▶ _PROVIDED RECORDS_
-.-.-
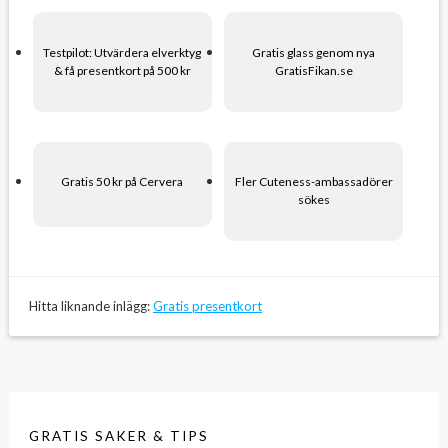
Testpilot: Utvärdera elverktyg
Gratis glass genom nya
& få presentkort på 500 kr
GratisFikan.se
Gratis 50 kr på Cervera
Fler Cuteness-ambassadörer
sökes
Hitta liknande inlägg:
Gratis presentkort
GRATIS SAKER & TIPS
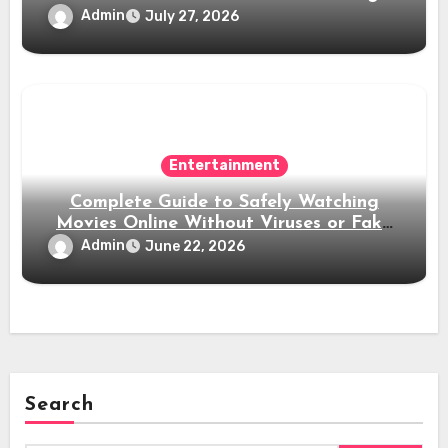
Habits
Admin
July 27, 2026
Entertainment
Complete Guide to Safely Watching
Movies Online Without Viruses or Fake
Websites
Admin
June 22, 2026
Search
-.-.-
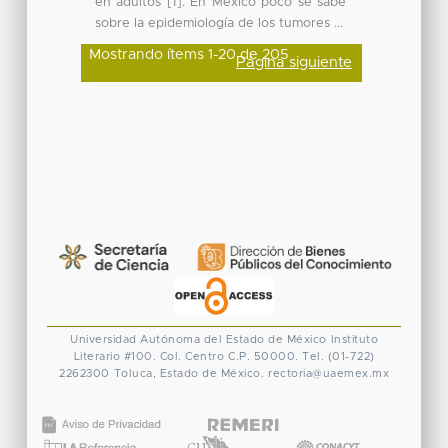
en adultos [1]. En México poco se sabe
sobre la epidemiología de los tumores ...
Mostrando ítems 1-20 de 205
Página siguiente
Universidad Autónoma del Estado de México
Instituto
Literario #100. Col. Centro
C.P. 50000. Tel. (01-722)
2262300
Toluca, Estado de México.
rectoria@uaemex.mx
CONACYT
-.-.-
▶ _DIRECTIONS FOR THIS TASK_
From the entries above, copy out every line where the string "México" appears.

▶ _ANSWER AREA_
en adultos [1]. En México poco se sabe
Universidad Autónoma del Estado de México
Toluca, Estado de México.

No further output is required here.